Amazon shares ended lower in the US Tuesday trading session, as the global tech giant launched its first ever debit card in Mexico.
The move comes as the business investigates options to expand its financial services offerings and encourage consumers to shop online, even if they don’t have a bank account.
Amazon shares closed 0.64% lower at $1,588.18, Tuesday. However, the stock is trading in positive territory in after-hours activity.
Expands e-commerce push
E-commerce in Mexico is gaining in popularity among shoppers there. However, it still only makes up a small percentage of retail activity in the country.
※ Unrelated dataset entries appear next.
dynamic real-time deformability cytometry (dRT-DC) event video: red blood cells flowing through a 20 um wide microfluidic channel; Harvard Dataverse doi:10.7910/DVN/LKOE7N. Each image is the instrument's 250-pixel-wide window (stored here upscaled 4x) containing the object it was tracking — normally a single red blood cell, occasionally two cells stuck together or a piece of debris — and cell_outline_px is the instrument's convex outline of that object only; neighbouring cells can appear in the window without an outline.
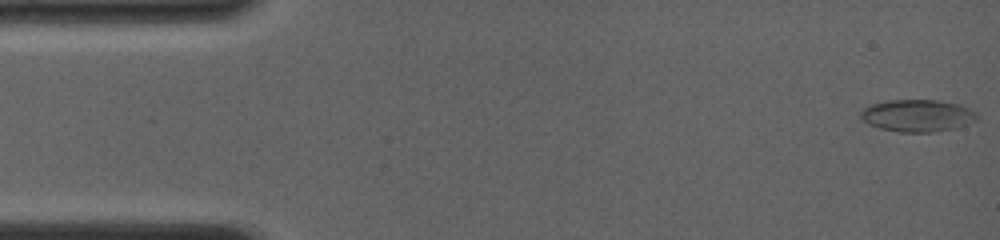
{"species": "common noctule bat (a hibernating species)", "species_latin": "Nyctalus noctula", "temperature_condition": "room temperature", "stored_images_in_passage": 45, "camera_frame_rate_fps": 4000, "um_per_image_px": 0.085, "animal": {"sex": "female", "body_mass_g": 19.0, "forearm_length_mm": 56.7}, "frame": {"image": 1, "passage_image": 1, "time_ms": 0.0, "image_size_px": [1000, 240], "cell_outline_px": [[976, 120], [968, 124], [956, 128], [932, 132], [900, 132], [880, 128], [868, 124], [860, 116], [860, 112], [864, 108], [872, 104], [892, 100], [932, 100], [956, 104], [968, 108], [976, 112]], "centroid_in_image_um": [77.97, 9.84], "position_along_channel_um": 7.0, "area_um2": 21.5}}
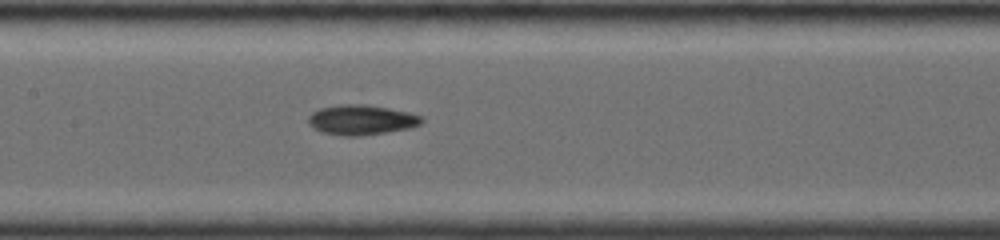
{"frame": {"image": 2, "passage_image": 21, "time_ms": 7.25, "image_size_px": [1000, 240], "cell_outline_px": [[424, 120], [420, 124], [408, 128], [388, 132], [360, 136], [344, 136], [324, 132], [308, 124], [308, 116], [312, 112], [320, 108], [340, 104], [364, 104], [388, 108], [408, 112], [424, 116]], "centroid_in_image_um": [30.73, 10.18], "position_along_channel_um": 176.7, "area_um2": 19.77}}
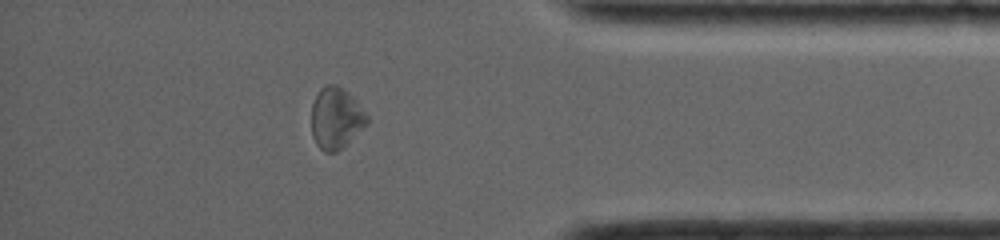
{"frame": {"image": 3, "passage_image": 39, "time_ms": 13.25, "image_size_px": [1000, 240], "cell_outline_px": [[368, 124], [336, 152], [324, 152], [316, 144], [312, 136], [312, 104], [320, 88], [328, 84], [336, 84], [344, 88], [356, 100], [368, 116]], "centroid_in_image_um": [28.56, 10.03], "position_along_channel_um": 406.6, "area_um2": 19.83}, "authors_computed_cell_mechanics": {"area_um2": 19.5364, "velocity_mm_per_s": 4.0423, "shape_relaxation_time_tau1_ms": 3.0863, "shape_relaxation_time_tau2_ms": null, "deformation_change_tau1": 0.1266, "deformation_change_tau2": null}}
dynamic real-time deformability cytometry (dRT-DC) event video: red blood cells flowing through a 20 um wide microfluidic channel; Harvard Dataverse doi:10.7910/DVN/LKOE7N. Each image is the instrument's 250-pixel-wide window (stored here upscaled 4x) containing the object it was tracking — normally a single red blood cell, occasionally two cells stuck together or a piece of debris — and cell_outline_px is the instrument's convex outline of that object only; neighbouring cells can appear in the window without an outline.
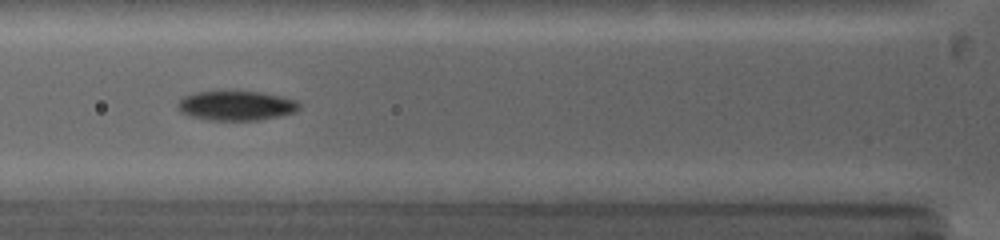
{"species": "common noctule bat (a hibernating species)", "species_latin": "Nyctalus noctula", "temperature_condition": "warm", "stored_images_in_passage": 5, "camera_frame_rate_fps": 5000, "um_per_image_px": 0.085, "animal": {"sex": "female", "body_mass_g": 19.0, "forearm_length_mm": 53.3}, "frame": {"image": 1, "passage_image": 4, "time_ms": 3.4, "image_size_px": [1000, 240], "cell_outline_px": [[300, 108], [296, 112], [280, 116], [260, 120], [212, 120], [188, 116], [180, 112], [176, 108], [176, 104], [180, 96], [196, 92], [260, 92], [280, 96], [296, 100], [300, 104]], "centroid_in_image_um": [20.03, 8.99], "position_along_channel_um": 105.8, "area_um2": 21.1}}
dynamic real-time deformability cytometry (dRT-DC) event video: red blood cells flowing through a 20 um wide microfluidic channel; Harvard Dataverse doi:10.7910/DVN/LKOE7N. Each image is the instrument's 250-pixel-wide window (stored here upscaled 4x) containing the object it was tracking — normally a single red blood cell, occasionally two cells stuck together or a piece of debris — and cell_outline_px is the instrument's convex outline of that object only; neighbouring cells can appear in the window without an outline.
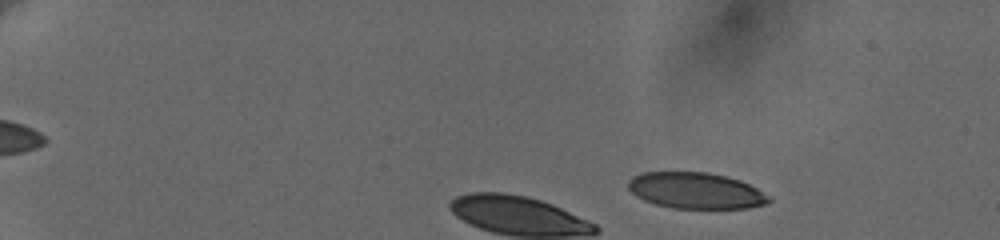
{"species": "human", "species_latin": "Homo sapiens", "temperature_condition": "cold", "stored_images_in_passage": 19, "camera_frame_rate_fps": 3000, "um_per_image_px": 0.085, "donor": {"sex": "female"}, "frame": {"image": 1, "passage_image": 9, "time_ms": 2.667, "image_size_px": [1000, 240], "cell_outline_px": [[772, 200], [764, 204], [748, 208], [672, 208], [656, 204], [644, 200], [636, 196], [628, 188], [628, 180], [632, 176], [640, 172], [708, 172], [740, 180], [772, 196]], "centroid_in_image_um": [59.13, 16.2], "position_along_channel_um": 25.9, "area_um2": 29.71}}
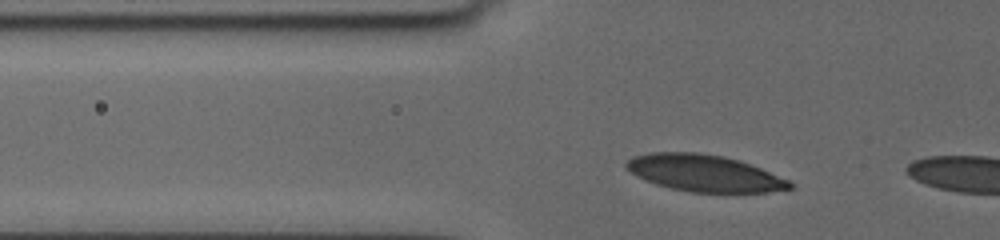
{"frame": {"image": 2, "passage_image": 16, "time_ms": 5.0, "image_size_px": [1000, 240], "cell_outline_px": [[792, 188], [768, 192], [692, 192], [672, 188], [656, 184], [636, 176], [624, 168], [624, 164], [632, 156], [652, 152], [700, 152], [724, 156], [740, 160], [760, 168], [788, 180], [792, 184]], "centroid_in_image_um": [59.82, 14.7], "position_along_channel_um": 66.0, "area_um2": 34.91}}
By providing the unbanked with a new option to make online purchases, Amazon is helping to create a larger consumer base from which to grow its sales across.
The move also comes as Amazon is reportedly in discussions to expand its financial services and banking provisions.
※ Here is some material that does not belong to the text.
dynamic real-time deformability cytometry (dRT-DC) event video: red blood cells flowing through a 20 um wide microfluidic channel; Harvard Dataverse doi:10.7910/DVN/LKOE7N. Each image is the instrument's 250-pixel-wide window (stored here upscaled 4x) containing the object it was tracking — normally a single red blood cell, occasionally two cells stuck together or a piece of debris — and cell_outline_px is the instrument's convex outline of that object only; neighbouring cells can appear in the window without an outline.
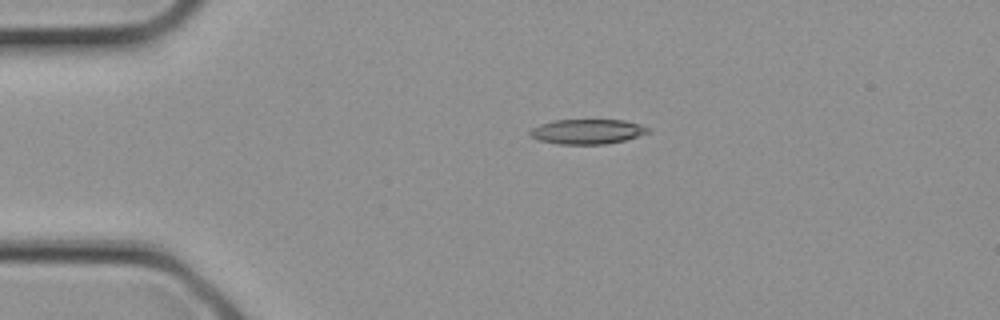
{"species": "common noctule bat (a hibernating species)", "species_latin": "Nyctalus noctula", "temperature_condition": "cold", "stored_images_in_passage": 12, "camera_frame_rate_fps": 3000, "um_per_image_px": 0.085, "animal": {"sex": "female", "body_mass_g": 21.9}, "frame": {"image": 1, "passage_image": 1, "time_ms": 0.0, "image_size_px": [1000, 320], "cell_outline_px": [[652, 132], [624, 140], [604, 144], [556, 144], [536, 140], [528, 132], [532, 128], [540, 124], [556, 120], [624, 120], [640, 124], [648, 128]], "centroid_in_image_um": [49.91, 11.19], "position_along_channel_um": 35.1, "area_um2": 17.11}}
Amazon already offers options for potential users to ‘bank’ money with CVS and 7-Eleven stores that they can use to spend on its website as it works hard to tap into the considerable global households who don’t have a bank account.
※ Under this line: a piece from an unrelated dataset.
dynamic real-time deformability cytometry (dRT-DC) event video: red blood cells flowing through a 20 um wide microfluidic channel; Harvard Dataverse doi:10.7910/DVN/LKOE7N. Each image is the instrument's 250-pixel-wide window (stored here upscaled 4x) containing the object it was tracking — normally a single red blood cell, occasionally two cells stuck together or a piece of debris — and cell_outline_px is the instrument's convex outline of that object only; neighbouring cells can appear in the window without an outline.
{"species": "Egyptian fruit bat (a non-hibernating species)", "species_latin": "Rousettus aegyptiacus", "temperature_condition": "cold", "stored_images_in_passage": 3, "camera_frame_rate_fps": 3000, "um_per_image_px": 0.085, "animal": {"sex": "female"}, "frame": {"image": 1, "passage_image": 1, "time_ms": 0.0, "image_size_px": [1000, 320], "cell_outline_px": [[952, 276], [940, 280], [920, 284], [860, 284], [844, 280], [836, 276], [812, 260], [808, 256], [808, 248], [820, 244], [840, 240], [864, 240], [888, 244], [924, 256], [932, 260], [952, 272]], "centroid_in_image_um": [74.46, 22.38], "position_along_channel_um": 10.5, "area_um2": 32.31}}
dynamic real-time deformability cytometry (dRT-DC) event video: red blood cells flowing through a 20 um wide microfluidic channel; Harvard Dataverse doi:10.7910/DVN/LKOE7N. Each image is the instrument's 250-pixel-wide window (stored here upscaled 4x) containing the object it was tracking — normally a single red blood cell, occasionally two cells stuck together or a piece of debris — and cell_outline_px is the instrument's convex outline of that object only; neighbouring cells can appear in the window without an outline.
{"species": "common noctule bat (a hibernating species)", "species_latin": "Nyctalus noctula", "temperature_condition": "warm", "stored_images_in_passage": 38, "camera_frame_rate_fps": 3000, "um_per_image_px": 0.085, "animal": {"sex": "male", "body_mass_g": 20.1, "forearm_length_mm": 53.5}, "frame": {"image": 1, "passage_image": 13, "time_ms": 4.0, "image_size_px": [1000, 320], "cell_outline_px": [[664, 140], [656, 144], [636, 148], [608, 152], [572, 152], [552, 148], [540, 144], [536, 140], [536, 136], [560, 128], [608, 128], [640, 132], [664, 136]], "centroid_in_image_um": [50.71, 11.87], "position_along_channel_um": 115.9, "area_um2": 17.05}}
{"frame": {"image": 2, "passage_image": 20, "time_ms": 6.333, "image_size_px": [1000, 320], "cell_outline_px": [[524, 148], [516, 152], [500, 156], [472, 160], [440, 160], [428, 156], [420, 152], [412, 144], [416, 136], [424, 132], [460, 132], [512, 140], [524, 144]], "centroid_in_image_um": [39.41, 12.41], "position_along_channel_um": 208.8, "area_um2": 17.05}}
Google improves Mexico’s Wi-Fi
It appears Amazon isn’t the only tech giant with Mexico on its mind. Rival Google announced it is working with SitWifi to provide faster Wifi hotspots across the country.
Google Station is now available in 60 locations across Mexico, with plans to extend that to over 100 spots by the end of 2018. Google shares closed 2.23% lower in the US, Tuesday.
“In Mexico, the third highest Internet penetration country in Latin America, most people access the web through mobile,” said Jack Fermon, a member of the Google Station engineering team in a blog post.
Google Station is a high speed wifi hotspot that users can utilise to watch and download online content on their mobile devices. Mexico is the first Latin American country where Google Station is available and the third on a global basis.